Check every line of the data for the word "linecap", and copy those that have it.

────────────────

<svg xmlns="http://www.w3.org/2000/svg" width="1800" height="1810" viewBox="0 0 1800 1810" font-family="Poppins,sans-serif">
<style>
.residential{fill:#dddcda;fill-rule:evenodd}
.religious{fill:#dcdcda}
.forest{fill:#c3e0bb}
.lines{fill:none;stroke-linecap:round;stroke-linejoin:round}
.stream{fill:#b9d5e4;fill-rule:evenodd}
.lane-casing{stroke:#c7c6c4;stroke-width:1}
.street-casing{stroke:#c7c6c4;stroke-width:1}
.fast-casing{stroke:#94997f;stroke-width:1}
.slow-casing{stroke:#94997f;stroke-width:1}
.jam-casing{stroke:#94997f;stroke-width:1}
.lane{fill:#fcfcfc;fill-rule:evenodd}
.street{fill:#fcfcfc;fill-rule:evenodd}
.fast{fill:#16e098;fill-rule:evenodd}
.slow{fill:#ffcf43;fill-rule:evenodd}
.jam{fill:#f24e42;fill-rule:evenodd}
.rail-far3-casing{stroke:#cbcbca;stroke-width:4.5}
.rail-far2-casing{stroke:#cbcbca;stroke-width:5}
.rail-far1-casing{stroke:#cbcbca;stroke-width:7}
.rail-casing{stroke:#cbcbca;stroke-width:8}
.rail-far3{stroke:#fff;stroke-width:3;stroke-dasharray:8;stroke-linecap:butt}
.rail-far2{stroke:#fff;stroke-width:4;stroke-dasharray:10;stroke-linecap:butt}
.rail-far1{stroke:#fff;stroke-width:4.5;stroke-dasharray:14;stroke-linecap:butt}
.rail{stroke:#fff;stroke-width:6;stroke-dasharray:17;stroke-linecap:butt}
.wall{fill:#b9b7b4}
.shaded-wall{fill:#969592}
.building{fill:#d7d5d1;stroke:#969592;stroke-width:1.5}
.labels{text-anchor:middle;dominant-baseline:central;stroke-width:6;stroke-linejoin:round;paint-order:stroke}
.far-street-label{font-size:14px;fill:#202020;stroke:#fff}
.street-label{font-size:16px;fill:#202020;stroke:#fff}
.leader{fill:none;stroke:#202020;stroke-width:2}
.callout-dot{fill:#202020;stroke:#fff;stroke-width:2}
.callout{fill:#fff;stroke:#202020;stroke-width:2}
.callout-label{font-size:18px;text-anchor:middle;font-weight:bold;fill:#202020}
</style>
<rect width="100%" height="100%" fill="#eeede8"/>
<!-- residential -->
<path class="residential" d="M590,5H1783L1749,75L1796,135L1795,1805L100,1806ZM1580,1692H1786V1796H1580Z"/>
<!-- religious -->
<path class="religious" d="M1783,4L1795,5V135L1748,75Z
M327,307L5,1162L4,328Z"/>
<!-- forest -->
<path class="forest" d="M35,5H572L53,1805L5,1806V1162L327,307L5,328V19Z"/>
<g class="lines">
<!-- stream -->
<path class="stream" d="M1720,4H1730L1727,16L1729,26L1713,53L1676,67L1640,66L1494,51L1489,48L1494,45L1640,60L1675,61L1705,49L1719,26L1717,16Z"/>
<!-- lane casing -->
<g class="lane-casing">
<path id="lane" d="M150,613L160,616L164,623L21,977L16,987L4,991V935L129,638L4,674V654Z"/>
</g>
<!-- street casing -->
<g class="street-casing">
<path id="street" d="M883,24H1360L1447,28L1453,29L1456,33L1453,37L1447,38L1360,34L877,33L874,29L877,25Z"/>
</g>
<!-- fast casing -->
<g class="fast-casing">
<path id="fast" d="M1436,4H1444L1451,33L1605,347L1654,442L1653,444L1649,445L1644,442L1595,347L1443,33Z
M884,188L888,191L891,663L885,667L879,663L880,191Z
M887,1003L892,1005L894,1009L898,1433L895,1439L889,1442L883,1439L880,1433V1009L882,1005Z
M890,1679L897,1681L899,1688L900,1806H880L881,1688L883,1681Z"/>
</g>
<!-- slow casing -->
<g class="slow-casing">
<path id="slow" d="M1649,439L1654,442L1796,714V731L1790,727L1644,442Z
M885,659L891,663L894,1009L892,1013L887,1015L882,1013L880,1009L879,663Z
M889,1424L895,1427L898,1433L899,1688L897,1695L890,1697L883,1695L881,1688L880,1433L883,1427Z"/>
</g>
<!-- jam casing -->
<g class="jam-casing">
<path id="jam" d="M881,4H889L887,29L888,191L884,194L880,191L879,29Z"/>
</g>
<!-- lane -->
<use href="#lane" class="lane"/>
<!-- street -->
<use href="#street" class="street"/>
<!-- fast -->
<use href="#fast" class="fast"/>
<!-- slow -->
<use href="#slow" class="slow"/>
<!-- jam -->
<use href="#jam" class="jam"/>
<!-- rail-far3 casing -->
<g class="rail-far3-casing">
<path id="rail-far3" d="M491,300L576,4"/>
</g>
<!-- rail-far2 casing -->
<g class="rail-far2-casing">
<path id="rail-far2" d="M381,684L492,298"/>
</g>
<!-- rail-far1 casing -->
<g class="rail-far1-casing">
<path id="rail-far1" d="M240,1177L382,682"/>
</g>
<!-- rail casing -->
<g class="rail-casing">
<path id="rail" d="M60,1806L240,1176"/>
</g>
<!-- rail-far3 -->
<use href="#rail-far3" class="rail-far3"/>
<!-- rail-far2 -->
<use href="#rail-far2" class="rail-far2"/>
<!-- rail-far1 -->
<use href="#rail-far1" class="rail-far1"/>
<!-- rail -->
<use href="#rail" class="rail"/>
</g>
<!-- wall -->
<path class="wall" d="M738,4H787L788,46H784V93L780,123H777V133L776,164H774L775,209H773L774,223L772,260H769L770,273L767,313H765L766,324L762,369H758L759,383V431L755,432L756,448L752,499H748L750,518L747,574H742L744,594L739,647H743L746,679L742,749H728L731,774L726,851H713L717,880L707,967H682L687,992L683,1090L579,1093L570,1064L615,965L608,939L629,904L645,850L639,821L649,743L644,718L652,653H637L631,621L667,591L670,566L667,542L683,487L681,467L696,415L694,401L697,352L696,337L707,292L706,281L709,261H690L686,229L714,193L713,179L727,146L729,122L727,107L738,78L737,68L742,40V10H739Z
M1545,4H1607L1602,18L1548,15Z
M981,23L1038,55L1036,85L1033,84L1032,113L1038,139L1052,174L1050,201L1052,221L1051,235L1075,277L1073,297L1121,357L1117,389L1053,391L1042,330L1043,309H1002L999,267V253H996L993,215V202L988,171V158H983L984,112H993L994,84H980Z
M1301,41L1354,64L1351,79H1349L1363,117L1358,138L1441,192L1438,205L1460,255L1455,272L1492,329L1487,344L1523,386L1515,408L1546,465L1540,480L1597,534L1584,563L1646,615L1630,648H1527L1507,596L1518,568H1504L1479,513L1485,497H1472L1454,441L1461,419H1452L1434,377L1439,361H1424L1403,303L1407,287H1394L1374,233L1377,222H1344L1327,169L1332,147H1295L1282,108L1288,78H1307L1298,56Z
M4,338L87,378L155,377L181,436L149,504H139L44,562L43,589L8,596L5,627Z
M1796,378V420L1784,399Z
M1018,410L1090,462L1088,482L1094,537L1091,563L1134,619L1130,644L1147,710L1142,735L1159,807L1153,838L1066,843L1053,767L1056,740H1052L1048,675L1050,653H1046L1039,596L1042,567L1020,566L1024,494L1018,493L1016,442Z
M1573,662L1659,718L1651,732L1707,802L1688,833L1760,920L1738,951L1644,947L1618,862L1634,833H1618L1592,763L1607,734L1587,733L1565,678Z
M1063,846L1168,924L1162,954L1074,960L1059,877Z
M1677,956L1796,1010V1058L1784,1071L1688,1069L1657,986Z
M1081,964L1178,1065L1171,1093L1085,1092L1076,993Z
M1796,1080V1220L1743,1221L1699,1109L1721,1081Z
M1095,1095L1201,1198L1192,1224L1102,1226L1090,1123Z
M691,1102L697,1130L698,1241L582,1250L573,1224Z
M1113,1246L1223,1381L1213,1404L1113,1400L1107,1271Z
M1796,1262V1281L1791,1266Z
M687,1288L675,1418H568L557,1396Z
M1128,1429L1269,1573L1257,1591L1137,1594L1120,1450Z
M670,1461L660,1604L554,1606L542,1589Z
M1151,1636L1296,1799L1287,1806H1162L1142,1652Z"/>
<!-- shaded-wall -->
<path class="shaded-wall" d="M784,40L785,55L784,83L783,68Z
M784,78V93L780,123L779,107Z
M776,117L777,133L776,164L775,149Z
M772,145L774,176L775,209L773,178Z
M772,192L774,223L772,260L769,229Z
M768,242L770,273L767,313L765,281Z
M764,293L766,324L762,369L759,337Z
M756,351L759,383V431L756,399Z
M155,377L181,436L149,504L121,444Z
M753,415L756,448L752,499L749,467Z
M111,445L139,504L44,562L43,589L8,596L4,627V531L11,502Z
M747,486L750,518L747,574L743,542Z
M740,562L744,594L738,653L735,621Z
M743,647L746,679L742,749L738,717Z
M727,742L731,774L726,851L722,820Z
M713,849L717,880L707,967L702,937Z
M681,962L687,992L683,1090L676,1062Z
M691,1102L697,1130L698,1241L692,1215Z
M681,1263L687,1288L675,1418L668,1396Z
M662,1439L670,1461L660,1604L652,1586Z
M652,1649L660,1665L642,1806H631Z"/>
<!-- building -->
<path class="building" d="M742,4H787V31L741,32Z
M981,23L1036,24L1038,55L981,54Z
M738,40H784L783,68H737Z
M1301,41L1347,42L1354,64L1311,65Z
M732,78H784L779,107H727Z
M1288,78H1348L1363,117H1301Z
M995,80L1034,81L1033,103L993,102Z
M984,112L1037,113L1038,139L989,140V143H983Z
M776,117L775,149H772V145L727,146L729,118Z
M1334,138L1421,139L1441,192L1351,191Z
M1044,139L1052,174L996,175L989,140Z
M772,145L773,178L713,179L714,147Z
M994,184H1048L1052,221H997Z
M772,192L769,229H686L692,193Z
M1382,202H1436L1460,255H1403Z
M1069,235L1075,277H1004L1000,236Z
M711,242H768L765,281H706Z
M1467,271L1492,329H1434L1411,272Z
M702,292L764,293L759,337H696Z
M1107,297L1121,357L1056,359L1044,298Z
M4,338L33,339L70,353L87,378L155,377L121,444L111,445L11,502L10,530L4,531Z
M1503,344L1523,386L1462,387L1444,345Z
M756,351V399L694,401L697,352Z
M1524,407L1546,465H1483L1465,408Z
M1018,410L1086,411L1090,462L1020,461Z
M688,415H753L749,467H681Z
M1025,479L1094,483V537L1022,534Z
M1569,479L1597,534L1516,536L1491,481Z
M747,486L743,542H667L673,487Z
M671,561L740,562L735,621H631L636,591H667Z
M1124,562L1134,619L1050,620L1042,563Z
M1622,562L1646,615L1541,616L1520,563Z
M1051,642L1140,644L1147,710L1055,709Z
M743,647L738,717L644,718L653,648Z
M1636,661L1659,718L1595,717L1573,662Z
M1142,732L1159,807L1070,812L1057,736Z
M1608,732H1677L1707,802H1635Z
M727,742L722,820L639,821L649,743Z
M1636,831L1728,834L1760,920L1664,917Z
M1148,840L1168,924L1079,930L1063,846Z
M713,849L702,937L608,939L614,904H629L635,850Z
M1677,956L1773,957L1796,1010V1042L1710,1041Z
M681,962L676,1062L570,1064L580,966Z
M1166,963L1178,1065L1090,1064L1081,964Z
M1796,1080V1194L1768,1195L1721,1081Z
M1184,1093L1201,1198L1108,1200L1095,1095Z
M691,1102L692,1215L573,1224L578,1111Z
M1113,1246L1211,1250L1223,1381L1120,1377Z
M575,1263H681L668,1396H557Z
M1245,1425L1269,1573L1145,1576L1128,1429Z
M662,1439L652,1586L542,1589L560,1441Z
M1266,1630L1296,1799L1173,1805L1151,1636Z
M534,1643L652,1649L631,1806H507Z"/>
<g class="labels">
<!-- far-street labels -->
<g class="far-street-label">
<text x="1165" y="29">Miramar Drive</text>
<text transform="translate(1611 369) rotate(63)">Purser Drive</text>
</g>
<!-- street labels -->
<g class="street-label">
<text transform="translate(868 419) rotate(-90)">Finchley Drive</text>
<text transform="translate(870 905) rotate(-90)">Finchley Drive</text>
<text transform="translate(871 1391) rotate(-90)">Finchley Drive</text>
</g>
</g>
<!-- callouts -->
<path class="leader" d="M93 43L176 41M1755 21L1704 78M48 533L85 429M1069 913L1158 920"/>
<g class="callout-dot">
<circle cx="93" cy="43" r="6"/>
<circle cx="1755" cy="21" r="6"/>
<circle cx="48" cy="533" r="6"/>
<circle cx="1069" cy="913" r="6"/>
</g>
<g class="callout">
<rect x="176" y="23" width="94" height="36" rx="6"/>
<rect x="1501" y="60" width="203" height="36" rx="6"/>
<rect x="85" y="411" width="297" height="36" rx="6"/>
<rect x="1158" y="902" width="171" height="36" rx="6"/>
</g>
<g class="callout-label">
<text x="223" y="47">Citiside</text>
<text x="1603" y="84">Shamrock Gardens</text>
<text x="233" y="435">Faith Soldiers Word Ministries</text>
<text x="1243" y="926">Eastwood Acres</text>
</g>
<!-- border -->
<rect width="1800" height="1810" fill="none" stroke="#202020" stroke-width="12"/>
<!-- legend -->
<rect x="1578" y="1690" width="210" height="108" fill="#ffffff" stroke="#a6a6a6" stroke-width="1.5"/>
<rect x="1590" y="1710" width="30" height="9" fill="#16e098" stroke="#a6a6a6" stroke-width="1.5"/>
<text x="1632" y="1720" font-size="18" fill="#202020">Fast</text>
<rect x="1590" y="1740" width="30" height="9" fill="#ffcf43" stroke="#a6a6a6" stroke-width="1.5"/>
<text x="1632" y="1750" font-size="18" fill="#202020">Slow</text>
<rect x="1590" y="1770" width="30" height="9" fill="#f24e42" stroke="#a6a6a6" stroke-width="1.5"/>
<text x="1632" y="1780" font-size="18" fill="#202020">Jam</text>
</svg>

────────────────

### ANSWER FOR THE TASK
.lines{fill:none;stroke-linecap:round;stroke-linejoin:round}
.rail-far3{stroke:#fff;stroke-width:3;stroke-dasharray:8;stroke-linecap:butt}
.rail-far2{stroke:#fff;stroke-width:4;stroke-dasharray:10;stroke-linecap:butt}
.rail-far1{stroke:#fff;stroke-width:4.5;stroke-dasharray:14;stroke-linecap:butt}
.rail{stroke:#fff;stroke-width:6;stroke-dasharray:17;stroke-linecap:butt}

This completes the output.